+++ Listed records +++

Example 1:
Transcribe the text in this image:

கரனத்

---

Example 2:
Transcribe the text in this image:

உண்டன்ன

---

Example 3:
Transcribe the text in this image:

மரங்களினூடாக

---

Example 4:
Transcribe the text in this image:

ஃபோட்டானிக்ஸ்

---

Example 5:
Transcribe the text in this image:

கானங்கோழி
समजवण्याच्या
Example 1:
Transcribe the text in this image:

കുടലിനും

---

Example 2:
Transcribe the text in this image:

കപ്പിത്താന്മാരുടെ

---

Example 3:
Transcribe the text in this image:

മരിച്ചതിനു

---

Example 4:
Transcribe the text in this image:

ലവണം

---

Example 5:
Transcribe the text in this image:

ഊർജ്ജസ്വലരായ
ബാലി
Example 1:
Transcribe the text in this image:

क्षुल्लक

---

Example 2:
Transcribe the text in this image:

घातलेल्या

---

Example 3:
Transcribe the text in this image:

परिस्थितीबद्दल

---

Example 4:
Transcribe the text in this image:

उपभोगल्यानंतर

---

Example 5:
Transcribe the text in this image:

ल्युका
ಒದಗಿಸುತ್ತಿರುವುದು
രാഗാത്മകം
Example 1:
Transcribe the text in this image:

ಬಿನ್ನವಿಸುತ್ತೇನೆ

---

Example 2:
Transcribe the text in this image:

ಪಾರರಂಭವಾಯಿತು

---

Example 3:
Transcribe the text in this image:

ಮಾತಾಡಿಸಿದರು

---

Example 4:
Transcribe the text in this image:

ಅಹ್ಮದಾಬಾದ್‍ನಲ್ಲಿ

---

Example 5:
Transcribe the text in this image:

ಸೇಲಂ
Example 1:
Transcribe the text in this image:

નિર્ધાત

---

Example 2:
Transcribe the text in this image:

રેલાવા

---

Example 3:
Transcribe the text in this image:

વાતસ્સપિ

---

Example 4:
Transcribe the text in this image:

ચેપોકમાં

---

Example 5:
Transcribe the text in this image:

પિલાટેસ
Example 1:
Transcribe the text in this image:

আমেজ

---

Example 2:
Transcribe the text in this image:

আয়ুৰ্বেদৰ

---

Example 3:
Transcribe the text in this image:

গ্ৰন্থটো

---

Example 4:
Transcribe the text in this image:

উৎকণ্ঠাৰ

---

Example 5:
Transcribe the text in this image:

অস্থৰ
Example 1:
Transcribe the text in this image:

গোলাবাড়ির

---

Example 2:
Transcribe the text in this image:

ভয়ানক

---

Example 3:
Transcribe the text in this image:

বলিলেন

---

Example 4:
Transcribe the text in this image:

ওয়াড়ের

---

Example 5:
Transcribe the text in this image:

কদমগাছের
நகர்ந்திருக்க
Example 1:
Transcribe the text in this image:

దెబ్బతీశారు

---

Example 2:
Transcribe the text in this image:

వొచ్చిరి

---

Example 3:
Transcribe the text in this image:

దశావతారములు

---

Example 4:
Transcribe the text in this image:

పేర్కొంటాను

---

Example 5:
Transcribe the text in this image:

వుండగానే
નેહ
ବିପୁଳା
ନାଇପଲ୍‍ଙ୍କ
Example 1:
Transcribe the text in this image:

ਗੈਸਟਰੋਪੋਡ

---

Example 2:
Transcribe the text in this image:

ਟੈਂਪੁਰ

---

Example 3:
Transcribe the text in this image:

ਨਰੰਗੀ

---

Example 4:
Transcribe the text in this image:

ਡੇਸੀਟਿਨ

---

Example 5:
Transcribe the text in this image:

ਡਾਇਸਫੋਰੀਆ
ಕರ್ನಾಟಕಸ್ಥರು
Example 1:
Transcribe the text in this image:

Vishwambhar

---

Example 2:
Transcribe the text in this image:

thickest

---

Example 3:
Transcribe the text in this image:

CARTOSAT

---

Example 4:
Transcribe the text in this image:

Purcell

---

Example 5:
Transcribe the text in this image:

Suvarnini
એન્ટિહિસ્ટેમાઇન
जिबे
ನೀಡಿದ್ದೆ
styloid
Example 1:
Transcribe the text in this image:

+++

**Your assignment:**
In this exercise, repeat the entries above verbatim.

**Finished exercise:**
Example 1:
Transcribe the text in this image:

கரனத்

---

Example 2:
Transcribe the text in this image:

உண்டன்ன

---

Example 3:
Transcribe the text in this image:

மரங்களினூடாக

---

Example 4:
Transcribe the text in this image:

ஃபோட்டானிக்ஸ்

---

Example 5:
Transcribe the text in this image:

கானங்கோழி
समजवण्याच्या
Example 1:
Transcribe the text in this image:

കുടലിനും

---

Example 2:
Transcribe the text in this image:

കപ്പിത്താന്മാരുടെ

---

Example 3:
Transcribe the text in this image:

മരിച്ചതിനു

---

Example 4:
Transcribe the text in this image:

ലവണം

---

Example 5:
Transcribe the text in this image:

ഊർജ്ജസ്വലരായ
ബാലി
Example 1:
Transcribe the text in this image:

क्षुल्लक

---

Example 2:
Transcribe the text in this image:

घातलेल्या

---

Example 3:
Transcribe the text in this image:

परिस्थितीबद्दल

---

Example 4:
Transcribe the text in this image:

उपभोगल्यानंतर

---

Example 5:
Transcribe the text in this image:

ल्युका
ಒದಗಿಸುತ್ತಿರುವುದು
രാഗാത്മകം
Example 1:
Transcribe the text in this image:

ಬಿನ್ನವಿಸುತ್ತೇನೆ

---

Example 2:
Transcribe the text in this image:

ಪಾರರಂಭವಾಯಿತು

---

Example 3:
Transcribe the text in this image:

ಮಾತಾಡಿಸಿದರು

---

Example 4:
Transcribe the text in this image:

ಅಹ್ಮದಾಬಾದ್‍ನಲ್ಲಿ

---

Example 5:
Transcribe the text in this image:

ಸೇಲಂ
Example 1:
Transcribe the text in this image:

નિર્ધાત

---

Example 2:
Transcribe the text in this image:

રેલાવા

---

Example 3:
Transcribe the text in this image:

વાતસ્સપિ

---

Example 4:
Transcribe the text in this image:

ચેપોકમાં

---

Example 5:
Transcribe the text in this image:

પિલાટેસ
Example 1:
Transcribe the text in this image:

আমেজ

---

Example 2:
Transcribe the text in this image:

আয়ুৰ্বেদৰ

---

Example 3:
Transcribe the text in this image:

গ্ৰন্থটো

---

Example 4:
Transcribe the text in this image:

উৎকণ্ঠাৰ

---

Example 5:
Transcribe the text in this image:

অস্থৰ
Example 1:
Transcribe the text in this image:

গোলাবাড়ির

---

Example 2:
Transcribe the text in this image:

ভয়ানক

---

Example 3:
Transcribe the text in this image:

বলিলেন

---

Example 4:
Transcribe the text in this image:

ওয়াড়ের

---

Example 5:
Transcribe the text in this image:

কদমগাছের
நகர்ந்திருக்க
Example 1:
Transcribe the text in this image:

దెబ్బతీశారు

---

Example 2:
Transcribe the text in this image:

వొచ్చిరి

---

Example 3:
Transcribe the text in this image:

దశావతారములు

---

Example 4:
Transcribe the text in this image:

పేర్కొంటాను

---

Example 5:
Transcribe the text in this image:

వుండగానే
નેહ
ବିପୁଳା
ନାଇପଲ୍‍ଙ୍କ
Example 1:
Transcribe the text in this image:

ਗੈਸਟਰੋਪੋਡ

---

Example 2:
Transcribe the text in this image:

ਟੈਂਪੁਰ

---

Example 3:
Transcribe the text in this image:

ਨਰੰਗੀ

---

Example 4:
Transcribe the text in this image:

ਡੇਸੀਟਿਨ

---

Example 5:
Transcribe the text in this image:

ਡਾਇਸਫੋਰੀਆ
ಕರ್ನಾಟಕಸ್ಥರು
Example 1:
Transcribe the text in this image:

Vishwambhar

---

Example 2:
Transcribe the text in this image:

thickest

---

Example 3:
Transcribe the text in this image:

CARTOSAT

---

Example 4:
Transcribe the text in this image:

Purcell

---

Example 5:
Transcribe the text in this image:

Suvarnini
એન્ટિહિસ્ટેમાઇન
जिबे
ನೀಡಿದ್ದೆ
styloid
Example 1:
Transcribe the text in this image:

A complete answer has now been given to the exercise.